All these green building organizations, we are so far ahead of them, it’s a waste of time (trying to work with them), he said.
Frustrations aside, he’s committed to changing minds about green building practices, and works with utilities and local officials to construct projects that meet or exceed code requirements.
Reusing wastewater for toilets or irrigation can be legally problematic in many areas, so there’s plenty of legislative work still to be done.
That’s just the way it is, Reynolds said. Codes and regulations must be loosened up.
Pangea Builders was founded in 2014 by Jonah Reynolds, the son of Earthship creator Michael Reynolds.

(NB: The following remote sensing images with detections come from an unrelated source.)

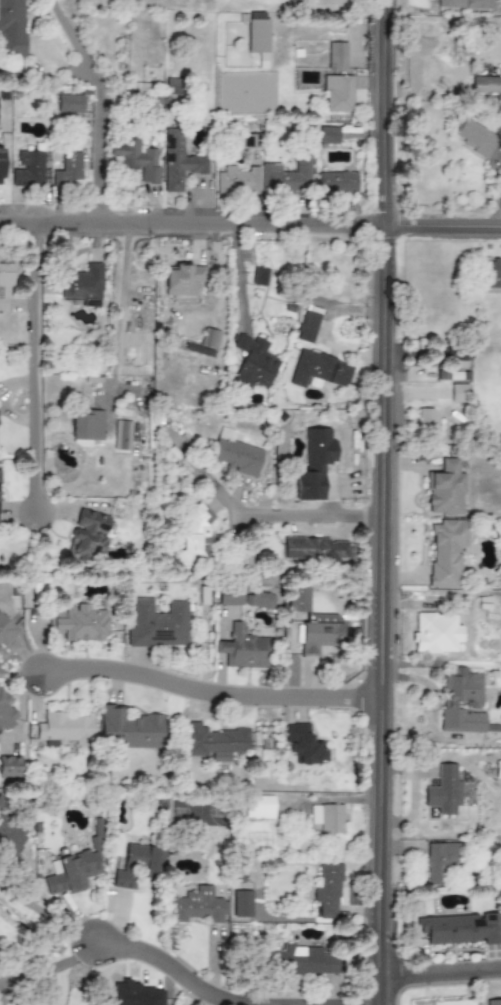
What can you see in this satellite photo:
building: (465, 4)
building: (14, 27)
building: (336, 56)
building: (486, 86)
building: (172, 87)
building: (338, 94)
building: (69, 104)
road: (97, 108)
building: (328, 136)
building: (473, 137)
building: (0, 152)
building: (136, 159)
building: (177, 161)
building: (28, 169)
building: (69, 169)
building: (289, 178)
building: (237, 181)
building: (337, 183)
road: (250, 229)
building: (492, 274)
building: (6, 275)
building: (259, 276)
road: (237, 278)
building: (183, 279)
building: (83, 285)
road: (119, 309)
building: (308, 326)
building: (209, 338)
building: (254, 363)
road: (34, 369)
building: (317, 369)
building: (460, 393)
building: (425, 419)
building: (0, 424)
building: (86, 428)
building: (122, 436)
building: (236, 454)
building: (314, 464)
building: (445, 490)
road: (385, 502)
road: (266, 514)
building: (89, 535)
building: (194, 535)
building: (314, 550)
building: (446, 552)
building: (230, 597)
building: (297, 599)
building: (259, 600)
building: (79, 623)
building: (157, 625)
building: (5, 630)
building: (320, 633)
building: (244, 649)
road: (215, 694)
building: (461, 702)
building: (5, 712)
building: (65, 728)
building: (130, 729)
building: (213, 742)
building: (303, 745)
building: (10, 766)
building: (498, 768)
building: (444, 791)
building: (259, 807)
building: (328, 820)
building: (441, 860)
building: (137, 865)
building: (72, 872)
building: (328, 891)
building: (242, 904)
building: (197, 906)
road: (48, 914)
building: (459, 929)
building: (306, 961)
road: (166, 966)
road: (49, 968)
road: (443, 976)
building: (493, 1002)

Jonah, 42, said that by building off-the-grid structures often with volunteer labor that don’t require their owners to pay utility bills, we can help people in need.
Reynolds said his company is working on a pair of projects that fulfill its humanitarian mission, a block-size multi-use development called One Art, and an Earthship demonstration and education center that would become the country’s first urban Earthship. Both projects are in low-income parts of West Philadelphia.
A higher-profile Earthship project will involve a 4,800-square-foot education center for the Atlantic County Utilities Authority in Atlantic City, New Jersey. It’s the first Earthship partnership with a government agency.
I’d love to do some really big things on that commercial, government level, Reynolds said, such as retrofitting schools in West Philadelphia or even rebuilding war-torn cities in Iraq.